What happened to the crew of the Norwich?
In the autumn of 1678, a Hull vessel called the Norwich set sail from the city for the port of Bordeaux in south west France to import wine. However, somewhere in the Bay of Biscay, she was intercepted by a larger, faster, square-rigged galley out of Salé, a notorious port on the Atlantic coast of Morocco.
Whether there was any fighting we don’t know. But we can surmise that the Norwich was boarded, captured, and probably sunk. Six men of the crew – John Lightley, the master; John Kirkas; William Grantham; Richard Clarke; George Dinsdale; and Lawrence Clarke – were captured and eventually taken to Algiers to be sold into slavery.
Their captors were Barbary Corsairs, pirates in European eyes, operating from ports on the North African coast whose reach extended as far as the British Isles.

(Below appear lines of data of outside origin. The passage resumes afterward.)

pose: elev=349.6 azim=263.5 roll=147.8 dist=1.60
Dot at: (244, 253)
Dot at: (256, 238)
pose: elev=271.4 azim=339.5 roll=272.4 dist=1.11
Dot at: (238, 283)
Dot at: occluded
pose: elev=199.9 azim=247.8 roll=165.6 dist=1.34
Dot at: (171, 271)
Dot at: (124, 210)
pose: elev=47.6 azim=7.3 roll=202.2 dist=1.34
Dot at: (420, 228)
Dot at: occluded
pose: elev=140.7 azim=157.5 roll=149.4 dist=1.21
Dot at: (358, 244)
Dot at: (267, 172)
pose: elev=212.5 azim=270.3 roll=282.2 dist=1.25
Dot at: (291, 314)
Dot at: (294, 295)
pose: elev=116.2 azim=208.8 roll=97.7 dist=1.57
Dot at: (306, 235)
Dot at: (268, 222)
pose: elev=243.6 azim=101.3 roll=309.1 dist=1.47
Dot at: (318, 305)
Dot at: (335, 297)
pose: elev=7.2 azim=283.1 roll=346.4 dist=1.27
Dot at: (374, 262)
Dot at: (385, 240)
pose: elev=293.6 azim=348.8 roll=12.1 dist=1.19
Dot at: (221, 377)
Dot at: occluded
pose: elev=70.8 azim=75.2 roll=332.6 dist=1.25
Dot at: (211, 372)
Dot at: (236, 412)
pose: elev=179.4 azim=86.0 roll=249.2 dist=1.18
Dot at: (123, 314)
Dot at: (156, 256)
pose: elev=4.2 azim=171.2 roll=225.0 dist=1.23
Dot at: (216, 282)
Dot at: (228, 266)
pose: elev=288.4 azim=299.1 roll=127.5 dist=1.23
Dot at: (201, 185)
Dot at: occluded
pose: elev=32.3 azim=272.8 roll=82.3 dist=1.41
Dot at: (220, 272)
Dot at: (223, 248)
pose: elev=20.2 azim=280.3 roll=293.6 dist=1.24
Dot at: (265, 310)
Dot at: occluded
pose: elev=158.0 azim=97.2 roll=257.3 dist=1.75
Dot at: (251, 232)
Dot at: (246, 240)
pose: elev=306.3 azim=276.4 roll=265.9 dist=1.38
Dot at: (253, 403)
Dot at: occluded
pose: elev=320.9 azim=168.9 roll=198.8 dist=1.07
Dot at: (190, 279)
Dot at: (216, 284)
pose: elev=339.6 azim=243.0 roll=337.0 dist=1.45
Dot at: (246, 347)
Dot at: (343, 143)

In 1625 it was estimated that up to a thousand Cornish people had fallen victim to Corsair raids. The Norwich had fallen prey to a long established, well-resourced, and effective operation.
Enslavement of Europeans in North Africa was different from the contemporary experience of enslaved people from Africa in the Americas. It wasn’t on anywhere near the same scale nor did it underpin huge and profitable (for the Empires involved) industries like sugar or tobacco production.
While Europeans enslaved in North Africa experienced brutality and hardship, they also retained hope. Because the Corsairs sometimes ransomed their captives, never an option for enslaved Africans, and in England, as much of Western Europe, there was an established procedure for raising ransoms.
News of the seizure of the Norwich reached Hull in January 1679, probably via an English merchant in North Africa. On January 23, 1679, the Bench Book (minutes of the meetings of the Bench of Aldermen – the predecessors of Hull City Council) records an order that a letter be written to Mr Stockdale, their representative in London, “to informe himself what course may be taken for the relief and release of John Lightley the younger… master of the ship called the Norwich of Hull and Five men and a boy more of the said shipps company taken lately in a voyage to Bordeaux by a Salley man of war who hath carried them prisoners and captives to Salley and have sett great fines upon their heads for their Ransoms”.
Stockdale spoke to London merchants who had ransomed captives before and learned how it was done, including the eminent Thomas Papillon. He invited himself to dinner with the Lord Mayor of London and attempted to exploit the fact that back in 1666, the people of Hull had raised money to relieve the distress of victims of the Great Fire of London, as a means of pressurising the Lord Mayor to fund the release of the Hull men. However, his fund was oversubscribed and there was no help from London for John Lightley and company.
Meanwhile in Hull money had been raised through collections in church with the permission of the archbishop, and the Bench of Aldermen authorised expenditure from the town’s funds. On September 30, 1679, the Bench Book records that Ann Lightley, John’s wife, Hannah Kirkas, John Kirkas’ wife, and Laurence Clarke senior, father of Laurence Clarke, had petitioned the aldermen to add to the money raised from the town’s resources. £20 was authorised to be released and added to the sum which was then divided into seven parts. Two parts (£90) were to be given to Lightley as his ransom was twice that of his crew members; the other five were granted £45 each towards their ransoms which varied between £75 and £100, the last for Laurence Clarke, the cabin boy. The balance of the ransoms was to be raised by the captives’ families and friends.
So, did the Hull men ever get back? We know that in 1681 George Dinsdale and William Grantham, still in captivity, were writing home, referring to “their cruel bondage…” but there’s no definitive proof any of the six every returned. Hopefully though, we do know that in 1695 a John Lightley and his family were living in Austin Ward in Hull, and in 1697 a Lawrence Clarke and a Richard Clarke with their families lived next door to each other in Blackfriargate.
But in 1680 there came news that three other Hull sailors were captive in Algiers: George Kitching, and two of his men, Humphrey Popplewell and Samuel Hall, the “ship’s boy”. We are not given the name of their ship, nor told whether they were merely survivors of a larger crew.
They may not even have been sailing out of Hull, but they were sons of Hull – either native or adopted – and the townspeople rallied round. Funds were raised in church and door-to-door; contributions were received from Bridlington, Scarborough, and Whitby; and money obtained from a national collection to ransom Barbary captives made in August 1680 to which Hull had contributed £70.
But sadly, we don’t know either if these three ever returned to Hull, and we should remember that only a small proportion of British captives ever saw their homes again, despite the best efforts of their families, fellow townsmen, and government.
So, there’s every reason to remember the names of John Lightley, John Kirkas, Lawrence Clarke, Richard Clarke, George Dinsdale, William Grantham, George Kitching, Humphrey Popplewell and Sam Hall, the ship’s boy.